- _WHAT YOU SHOULD DO_:
Set down every record below exactly as written, but leave out the pictures.
[DATA LISTING — start]
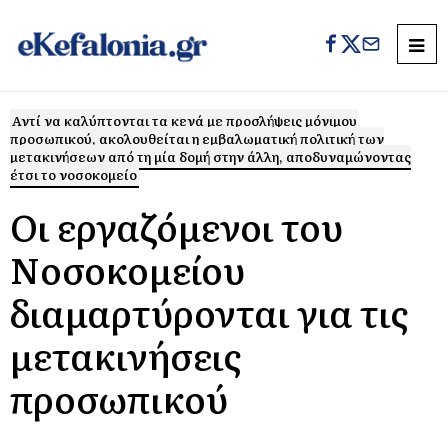
Αντί να καλύπτονται τα κενά με προσλήψεις μόνιμου
προσωπικού, ακολουθείται η εμβαλωματική πολιτική των
μετακινήσεων από τη μία δομή στην άλλη, αποδυναμώνοντας
έτσι το νοσοκομείο
Οι εργαζόμενοι του
Νοσοκομείου
διαμαρτύρονται για τις
μετακινήσεις
προσωπικού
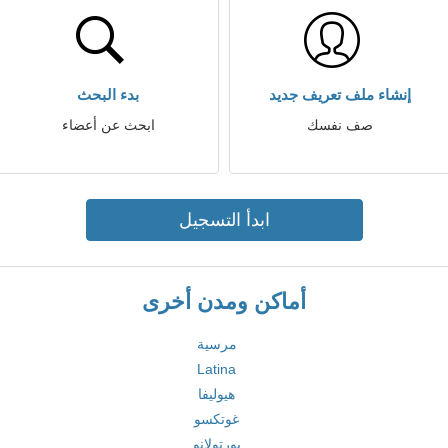
إنشاء ملف تعريف جديد
بدء البحث
صف نفسك
ابحث عن أعضاء
ابدأ التسجيل
أماكن ومدن أخرى
مرسية
Latina
هيوليفا
غوتكسو
بورتولانو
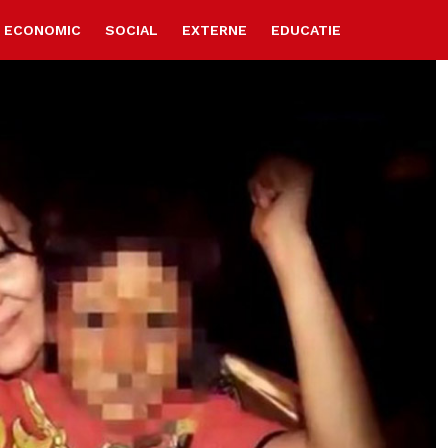
ECONOMIC
SOCIAL
EXTERNE
EDUCATIE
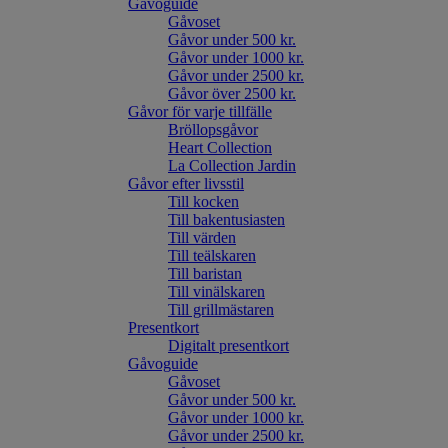
Gåvoguide
Gåvoset
Gåvor under 500 kr.
Gåvor under 1000 kr.
Gåvor under 2500 kr.
Gåvor över 2500 kr.
Gåvor för varje tillfälle
Bröllopsgåvor
Heart Collection
La Collection Jardin
Gåvor efter livsstil
Till kocken
Till bakentusiasten
Till värden
Till teälskaren
Till baristan
Till vinälskaren
Till grillmästaren
Presentkort
Digitalt presentkort
Gåvoguide
Gåvoset
Gåvor under 500 kr.
Gåvor under 1000 kr.
Gåvor under 2500 kr.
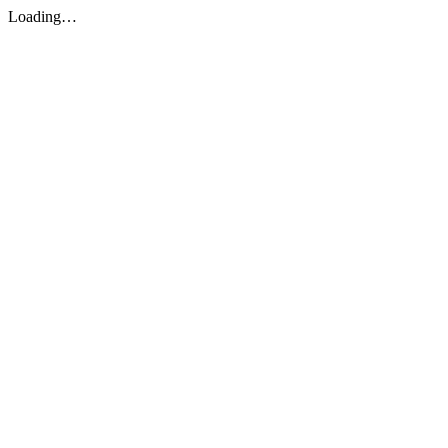
Loading…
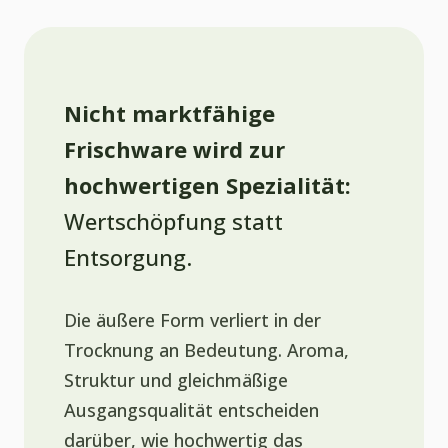
Nicht marktfähige
Frischware wird zur
hochwertigen Spezialität:
Wertschöpfung statt
Entsorgung.
Die äußere Form verliert in der
Trocknung an Bedeutung. Aroma,
Struktur und gleichmäßige
Ausgangsqualität entscheiden
darüber, wie hochwertig das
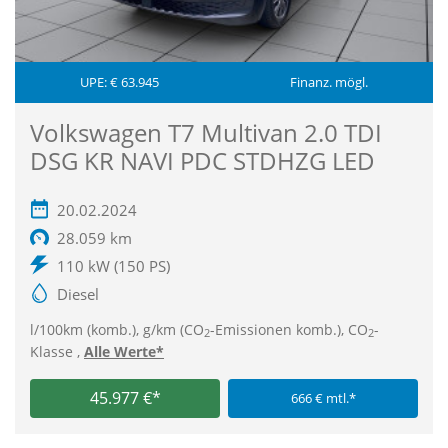
UPE: € 63.945
Finanz. mögl.
Volkswagen T7 Multivan 2.0 TDI
DSG KR NAVI PDC STDHZG LED
20.02.2024
28.059 km
110 kW (150 PS)
Diesel
l/100km (komb.), g/km (CO
-Emissionen komb.), CO
-
2
2
Klasse ,
Alle Werte*
45.977 €*
666 € mtl.*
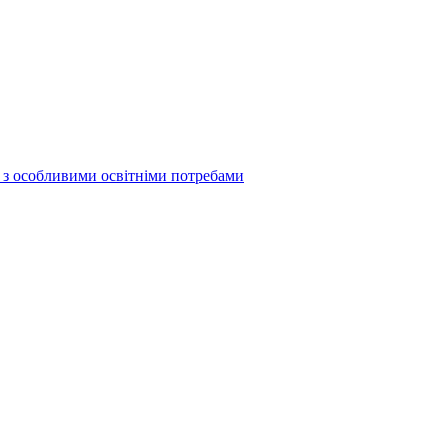
б з особливими освітніми потребами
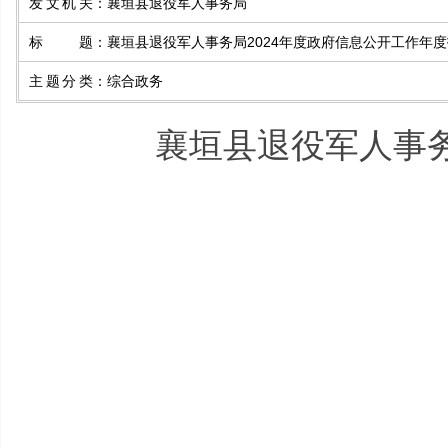
发文机关
：
襄垣县退役军人事务局
标题
：
襄垣县退役军人事务局2024年度政府信息公开工作年
主题分类
：
综合政务
襄垣县退役军人事务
[DATA LISTING — finish]
- _TASK SOLUTION_:
Αντί να καλύπτονται τα κενά με προσλήψεις μόνιμου
προσωπικού, ακολουθείται η εμβαλωματική πολιτική των
μετακινήσεων από τη μία δομή στην άλλη, αποδυναμώνοντας
έτσι το νοσοκομείο
Οι εργαζόμενοι του
Νοσοκομείου
διαμαρτύρονται για τις
μετακινήσεις
προσωπικού
إنشاء ملف تعريف جديد
بدء البحث
صف نفسك
ابحث عن أعضاء
ابدأ التسجيل
أماكن ومدن أخرى
مرسية
Latina
هيوليفا
غوتكسو
بورتولانو
ECONOMIC
SOCIAL
EXTERNE
EDUCATIE
Gåvoguide
Gåvoset
Gåvor under 500 kr.
Gåvor under 1000 kr.
Gåvor under 2500 kr.
Gåvor över 2500 kr.
Gåvor för varje tillfälle
Bröllopsgåvor
Heart Collection
La Collection Jardin
Gåvor efter livsstil
Till kocken
Till bakentusiasten
Till värden
Till teälskaren
Till baristan
Till vinälskaren
Till grillmästaren
Presentkort
Digitalt presentkort
Gåvoguide
Gåvoset
Gåvor under 500 kr.
Gåvor under 1000 kr.
Gåvor under 2500 kr.
Loading…
Nicht marktfähige
Frischware wird zur
hochwertigen Spezialität:
Wertschöpfung statt
Entsorgung.
Die äußere Form verliert in der
Trocknung an Bedeutung. Aroma,
Struktur und gleichmäßige
Ausgangsqualität entscheiden
darüber, wie hochwertig das
UPE: € 63.945
Finanz. mögl.
Volkswagen T7 Multivan 2.0 TDI
DSG KR NAVI PDC STDHZG LED
20.02.2024
28.059 km
110 kW (150 PS)
Diesel
l/100km (komb.), g/km (CO
-Emissionen komb.), CO
-
2
2
Klasse ,
Alle Werte*
45.977 €*
666 € mtl.*
б з особливими освітніми потребами
发文机关
：
襄垣县退役军人事务局
标题
：
襄垣县退役军人事务局2024年度政府信息公开工作年
主题分类
：
综合政务
襄垣县退役军人事务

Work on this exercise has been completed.